▶ **Document images with source code**:
· · · · ·
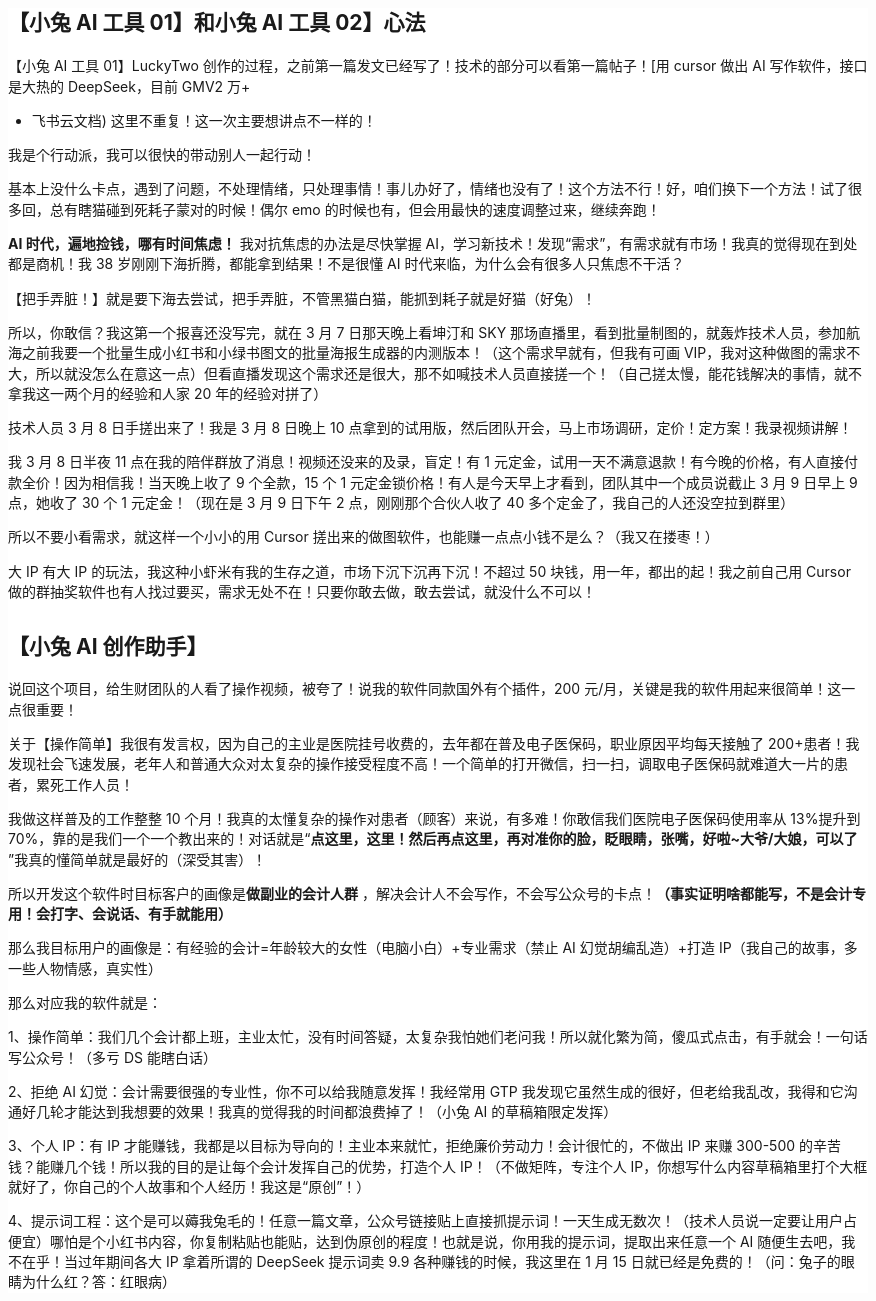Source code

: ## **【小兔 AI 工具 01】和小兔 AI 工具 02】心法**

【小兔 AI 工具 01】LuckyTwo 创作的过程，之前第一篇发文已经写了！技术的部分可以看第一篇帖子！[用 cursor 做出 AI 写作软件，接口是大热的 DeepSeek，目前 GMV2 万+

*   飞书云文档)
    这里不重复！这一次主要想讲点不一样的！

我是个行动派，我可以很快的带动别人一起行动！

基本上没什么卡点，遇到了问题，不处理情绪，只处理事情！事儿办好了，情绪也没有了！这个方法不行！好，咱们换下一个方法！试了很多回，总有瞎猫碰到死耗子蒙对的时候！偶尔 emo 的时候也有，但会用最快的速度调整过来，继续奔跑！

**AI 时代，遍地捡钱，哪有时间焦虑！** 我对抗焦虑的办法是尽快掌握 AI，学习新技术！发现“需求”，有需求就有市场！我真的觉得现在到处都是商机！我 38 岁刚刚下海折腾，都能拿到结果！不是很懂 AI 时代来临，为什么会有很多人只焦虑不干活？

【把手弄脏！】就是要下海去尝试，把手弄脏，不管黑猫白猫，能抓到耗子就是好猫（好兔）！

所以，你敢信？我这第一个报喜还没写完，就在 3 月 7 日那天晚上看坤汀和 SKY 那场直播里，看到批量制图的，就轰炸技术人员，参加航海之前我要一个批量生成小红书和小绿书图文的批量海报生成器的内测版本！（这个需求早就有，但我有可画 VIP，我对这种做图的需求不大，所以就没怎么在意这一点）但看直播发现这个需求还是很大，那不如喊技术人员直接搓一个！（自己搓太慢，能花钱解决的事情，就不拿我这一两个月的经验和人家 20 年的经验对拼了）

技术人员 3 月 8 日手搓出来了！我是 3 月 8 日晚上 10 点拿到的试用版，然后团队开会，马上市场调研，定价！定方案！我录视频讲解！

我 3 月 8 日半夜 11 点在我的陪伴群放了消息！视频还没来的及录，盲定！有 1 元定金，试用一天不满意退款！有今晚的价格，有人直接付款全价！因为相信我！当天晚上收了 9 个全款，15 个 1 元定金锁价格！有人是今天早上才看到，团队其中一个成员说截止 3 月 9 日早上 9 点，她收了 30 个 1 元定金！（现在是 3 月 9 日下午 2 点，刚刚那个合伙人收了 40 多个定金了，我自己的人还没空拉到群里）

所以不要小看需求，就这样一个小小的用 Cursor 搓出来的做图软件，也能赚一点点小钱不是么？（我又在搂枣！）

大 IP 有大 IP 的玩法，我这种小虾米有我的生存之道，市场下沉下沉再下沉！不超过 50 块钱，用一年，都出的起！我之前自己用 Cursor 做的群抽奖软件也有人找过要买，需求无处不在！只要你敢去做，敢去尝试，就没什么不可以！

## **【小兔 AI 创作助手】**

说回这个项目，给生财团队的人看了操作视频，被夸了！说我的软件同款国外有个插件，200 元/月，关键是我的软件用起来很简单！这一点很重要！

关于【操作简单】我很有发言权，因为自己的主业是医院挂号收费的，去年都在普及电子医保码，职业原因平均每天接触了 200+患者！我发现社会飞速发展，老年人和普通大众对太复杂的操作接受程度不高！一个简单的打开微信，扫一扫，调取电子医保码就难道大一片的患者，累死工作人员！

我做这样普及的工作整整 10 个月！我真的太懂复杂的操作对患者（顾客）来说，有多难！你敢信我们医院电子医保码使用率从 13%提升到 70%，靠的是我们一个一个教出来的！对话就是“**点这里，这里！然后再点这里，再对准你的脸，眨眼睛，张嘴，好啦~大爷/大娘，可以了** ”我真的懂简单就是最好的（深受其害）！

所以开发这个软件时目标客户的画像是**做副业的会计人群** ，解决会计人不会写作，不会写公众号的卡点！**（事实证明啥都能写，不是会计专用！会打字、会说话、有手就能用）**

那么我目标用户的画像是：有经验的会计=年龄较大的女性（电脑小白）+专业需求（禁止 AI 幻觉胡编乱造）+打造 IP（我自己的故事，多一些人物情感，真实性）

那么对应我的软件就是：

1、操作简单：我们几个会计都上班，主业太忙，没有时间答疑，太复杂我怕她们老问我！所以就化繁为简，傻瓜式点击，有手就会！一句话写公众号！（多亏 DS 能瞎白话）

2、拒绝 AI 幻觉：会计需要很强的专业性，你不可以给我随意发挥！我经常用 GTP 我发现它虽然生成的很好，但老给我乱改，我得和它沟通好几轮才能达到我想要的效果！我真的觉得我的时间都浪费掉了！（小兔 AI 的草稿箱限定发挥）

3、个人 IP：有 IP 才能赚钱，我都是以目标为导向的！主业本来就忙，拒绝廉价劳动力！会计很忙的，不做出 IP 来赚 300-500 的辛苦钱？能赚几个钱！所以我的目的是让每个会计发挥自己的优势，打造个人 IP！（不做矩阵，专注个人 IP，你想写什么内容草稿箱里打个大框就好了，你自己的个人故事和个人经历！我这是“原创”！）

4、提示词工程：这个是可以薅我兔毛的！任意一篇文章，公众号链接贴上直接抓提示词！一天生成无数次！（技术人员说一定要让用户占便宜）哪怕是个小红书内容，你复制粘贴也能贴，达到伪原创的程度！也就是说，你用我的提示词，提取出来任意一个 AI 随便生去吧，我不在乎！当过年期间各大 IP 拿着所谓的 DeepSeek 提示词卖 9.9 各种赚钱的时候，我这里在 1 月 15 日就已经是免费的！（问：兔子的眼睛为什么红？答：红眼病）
· · · · ·
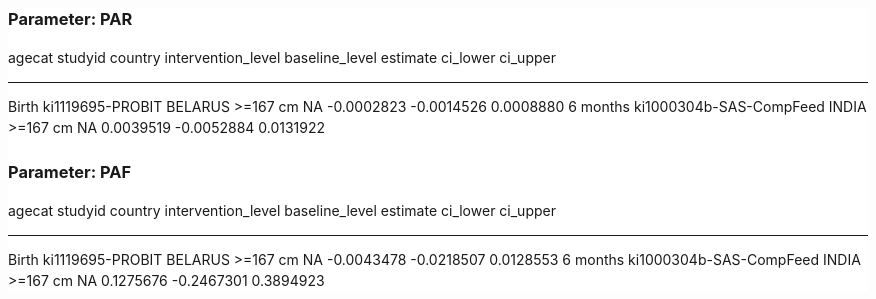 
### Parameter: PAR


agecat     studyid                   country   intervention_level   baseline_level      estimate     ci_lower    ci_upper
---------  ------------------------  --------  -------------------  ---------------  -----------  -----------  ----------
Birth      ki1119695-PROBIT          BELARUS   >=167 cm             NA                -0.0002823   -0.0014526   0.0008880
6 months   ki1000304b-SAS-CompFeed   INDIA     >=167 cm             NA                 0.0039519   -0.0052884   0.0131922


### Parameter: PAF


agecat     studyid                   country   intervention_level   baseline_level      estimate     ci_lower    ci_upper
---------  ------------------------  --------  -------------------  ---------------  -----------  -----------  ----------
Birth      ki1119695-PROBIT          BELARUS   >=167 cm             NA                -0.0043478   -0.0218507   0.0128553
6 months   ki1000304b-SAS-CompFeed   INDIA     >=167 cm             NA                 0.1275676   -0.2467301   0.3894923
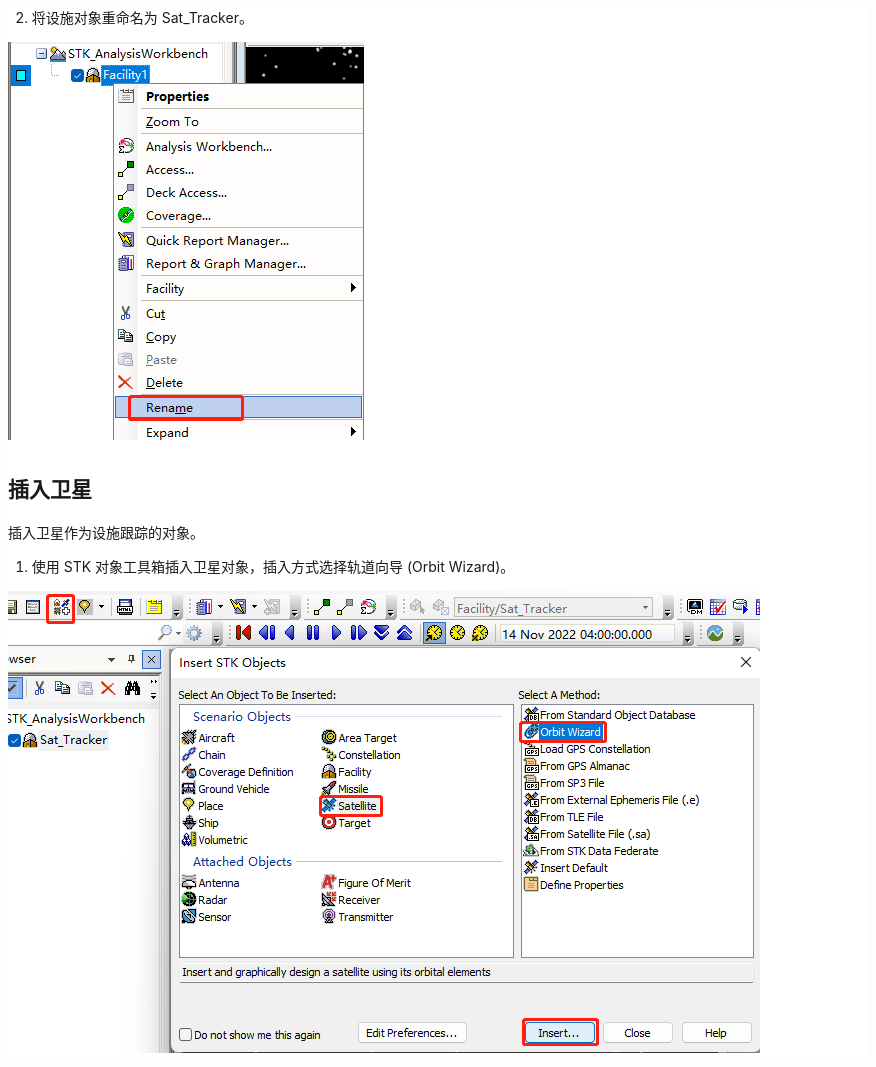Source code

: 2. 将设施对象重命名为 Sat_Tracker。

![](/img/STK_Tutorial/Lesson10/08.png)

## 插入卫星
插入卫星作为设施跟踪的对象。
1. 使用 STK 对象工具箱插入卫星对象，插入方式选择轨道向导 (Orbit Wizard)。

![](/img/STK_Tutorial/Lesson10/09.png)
· · · · ·
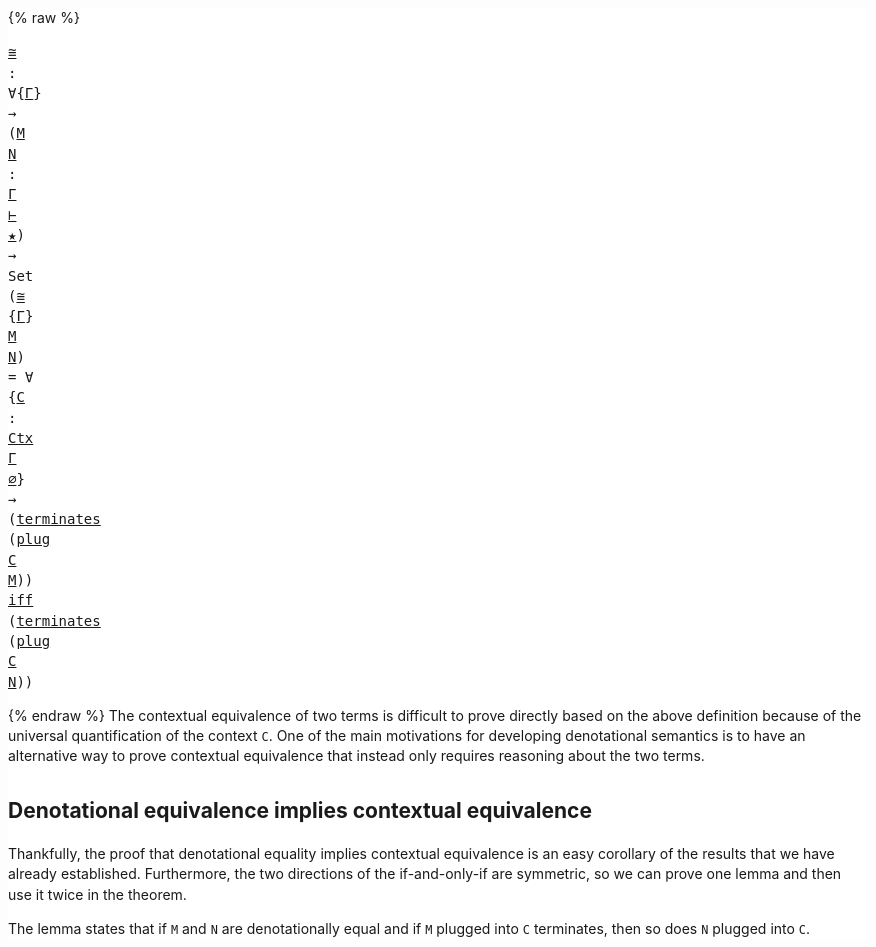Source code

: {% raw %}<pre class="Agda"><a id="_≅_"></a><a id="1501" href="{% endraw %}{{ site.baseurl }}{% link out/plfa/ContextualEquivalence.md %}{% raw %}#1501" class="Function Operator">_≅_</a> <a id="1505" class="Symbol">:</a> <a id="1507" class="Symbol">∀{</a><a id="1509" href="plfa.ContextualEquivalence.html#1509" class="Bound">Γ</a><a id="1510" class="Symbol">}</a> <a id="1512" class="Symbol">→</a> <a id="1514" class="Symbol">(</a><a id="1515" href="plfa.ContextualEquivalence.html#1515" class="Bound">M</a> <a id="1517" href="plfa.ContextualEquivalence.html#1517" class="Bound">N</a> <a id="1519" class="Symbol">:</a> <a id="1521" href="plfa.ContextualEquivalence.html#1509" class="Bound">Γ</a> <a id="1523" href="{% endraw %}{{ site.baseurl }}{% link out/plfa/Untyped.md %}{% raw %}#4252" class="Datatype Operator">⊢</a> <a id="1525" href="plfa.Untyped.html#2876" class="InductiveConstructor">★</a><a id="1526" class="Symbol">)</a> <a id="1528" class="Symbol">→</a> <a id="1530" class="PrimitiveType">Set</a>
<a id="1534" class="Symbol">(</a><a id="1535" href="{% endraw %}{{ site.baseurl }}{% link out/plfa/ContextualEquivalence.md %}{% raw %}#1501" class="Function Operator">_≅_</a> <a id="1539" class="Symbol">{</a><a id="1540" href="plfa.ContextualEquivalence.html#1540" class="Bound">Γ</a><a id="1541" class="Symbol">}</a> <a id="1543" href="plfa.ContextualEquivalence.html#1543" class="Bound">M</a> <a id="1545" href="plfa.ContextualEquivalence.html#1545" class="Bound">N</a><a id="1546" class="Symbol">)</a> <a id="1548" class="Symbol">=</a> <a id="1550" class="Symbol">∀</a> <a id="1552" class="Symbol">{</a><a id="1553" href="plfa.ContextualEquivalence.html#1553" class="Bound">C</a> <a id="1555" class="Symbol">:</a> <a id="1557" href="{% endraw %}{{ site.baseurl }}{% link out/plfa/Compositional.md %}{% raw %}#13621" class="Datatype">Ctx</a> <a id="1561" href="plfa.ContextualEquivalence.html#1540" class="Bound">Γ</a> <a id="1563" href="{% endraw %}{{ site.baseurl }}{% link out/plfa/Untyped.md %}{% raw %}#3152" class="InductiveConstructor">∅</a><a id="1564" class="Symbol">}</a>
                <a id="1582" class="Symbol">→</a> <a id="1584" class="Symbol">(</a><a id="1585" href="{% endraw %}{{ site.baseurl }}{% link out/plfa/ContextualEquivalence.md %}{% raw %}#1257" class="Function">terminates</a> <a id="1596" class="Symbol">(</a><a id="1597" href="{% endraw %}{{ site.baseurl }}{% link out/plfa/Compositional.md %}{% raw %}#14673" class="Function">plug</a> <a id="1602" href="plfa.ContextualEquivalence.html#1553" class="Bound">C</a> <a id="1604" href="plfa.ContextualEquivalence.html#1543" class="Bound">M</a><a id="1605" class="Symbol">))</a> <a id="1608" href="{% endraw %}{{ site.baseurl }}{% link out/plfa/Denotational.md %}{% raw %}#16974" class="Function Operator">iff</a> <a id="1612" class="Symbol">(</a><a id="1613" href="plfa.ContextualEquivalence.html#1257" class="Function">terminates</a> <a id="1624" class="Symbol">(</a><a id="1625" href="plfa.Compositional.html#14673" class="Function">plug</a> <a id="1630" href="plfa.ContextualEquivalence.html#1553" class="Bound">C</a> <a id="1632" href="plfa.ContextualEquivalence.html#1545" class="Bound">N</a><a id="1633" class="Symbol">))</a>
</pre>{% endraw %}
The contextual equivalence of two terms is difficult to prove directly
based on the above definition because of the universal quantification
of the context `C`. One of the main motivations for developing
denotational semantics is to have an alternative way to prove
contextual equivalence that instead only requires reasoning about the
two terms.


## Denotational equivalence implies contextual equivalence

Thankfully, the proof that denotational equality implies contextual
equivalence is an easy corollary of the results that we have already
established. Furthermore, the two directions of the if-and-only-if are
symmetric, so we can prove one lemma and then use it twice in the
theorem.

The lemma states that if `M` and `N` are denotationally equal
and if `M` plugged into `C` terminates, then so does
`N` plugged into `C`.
· · · · ·
▶ **BRIEF**:
Lines that contain "plugged" are the result; find them in the entries above and copy each one.

▶ **YOUR SOLUTION**:
and if `M` plugged into `C` terminates, then so does
`N` plugged into `C`.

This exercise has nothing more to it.